**阅读材料**
小的时候,时间总过得很慢。一年到头,最期盼的是过年。记忆里,年的味道总是一点一滴地慢慢累积着,渗透着,以至于整个寒冷的冬季,都因为年的回忆而变得温暖又幸福。
年味,团圆的味道,是厨房里母亲做菜的味道。
很小的时候,家在东北,我们也是闯关东的关里人。过年时,家里的厨房里总是热气缭绕,母亲在里面忙活着,具体干什么没有仔细的印象了。但是,桌子上总会摆满香喷喷的烀猪肉,香脆焦黄的煎鱼,还有粘牙的粘火烧。
记得清楚的是烙粘火烧。这是用黏玉米、小麦或者大黄米之类的和面,红小豆煮烂加上一两包糖精,包成火烧的形状,然后用锅烙熟。那时候,最喜欢干的就是跑腿去买糖精,很便宜。现在想来,就是因为便宜,才不用白糖的吧,母亲从来没说过,不懂事的我也从来没问过。
记忆里,烙粘火烧是一项高难度的大工程,母亲要准备好多天。先磨米成面,然后煮熟红小豆,做成豆沙馅,父亲提前劈好柴火,一摞一摞地抱到厨房里,在灶前摆好,准备母亲用……可能小小的我和妹妹不能帮她干些什么,只是眼巴巴地瞅着,守在桌前,看她揉面,包馅,团成圆形,再拍扁,然后放到锅里烙。

**任务说明**
原样返回这篇过年回忆短文中的一段，从含有“年味,团圆的味道,是厨房里母亲做菜的味道。”的语句开始，到“形,再拍扁,然后放到锅里烙。”为止。

**给定数据**
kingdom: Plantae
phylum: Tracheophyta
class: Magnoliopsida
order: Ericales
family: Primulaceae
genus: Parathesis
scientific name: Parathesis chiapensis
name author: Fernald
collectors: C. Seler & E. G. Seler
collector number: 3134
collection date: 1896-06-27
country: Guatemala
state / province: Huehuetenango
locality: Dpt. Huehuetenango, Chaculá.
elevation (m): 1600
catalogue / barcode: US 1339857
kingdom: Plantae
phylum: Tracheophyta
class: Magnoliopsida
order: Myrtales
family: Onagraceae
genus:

**完整回答**
年味,团圆的味道,是厨房里母亲做菜的味道。
很小的时候,家在东北,我们也是闯关东的关里人。过年时,家里的厨房里总是热气缭绕,母亲在里面忙活着,具体干什么没有仔细的印象了。但是,桌子上总会摆满香喷喷的烀猪肉,香脆焦黄的煎鱼,还有粘牙的粘火烧。
记得清楚的是烙粘火烧。这是用黏玉米、小麦或者大黄米之类的和面,红小豆煮烂加上一两包糖精,包成火烧的形状,然后用锅烙熟。那时候,最喜欢干的就是跑腿去买糖精,很便宜。现在想来,就是因为便宜,才不用白糖的吧,母亲从来没说过,不懂事的我也从来没问过。
记忆里,烙粘火烧是一项高难度的大工程,母亲要准备好多天。先磨米成面,然后煮熟红小豆,做成豆沙馅,父亲提前劈好柴火,一摞一摞地抱到厨房里,在灶前摆好,准备母亲用……可能小小的我和妹妹不能帮她干些什么,只是眼巴巴地瞅着,守在桌前,看她揉面,包馅,团成圆形,再拍扁,然后放到锅里烙。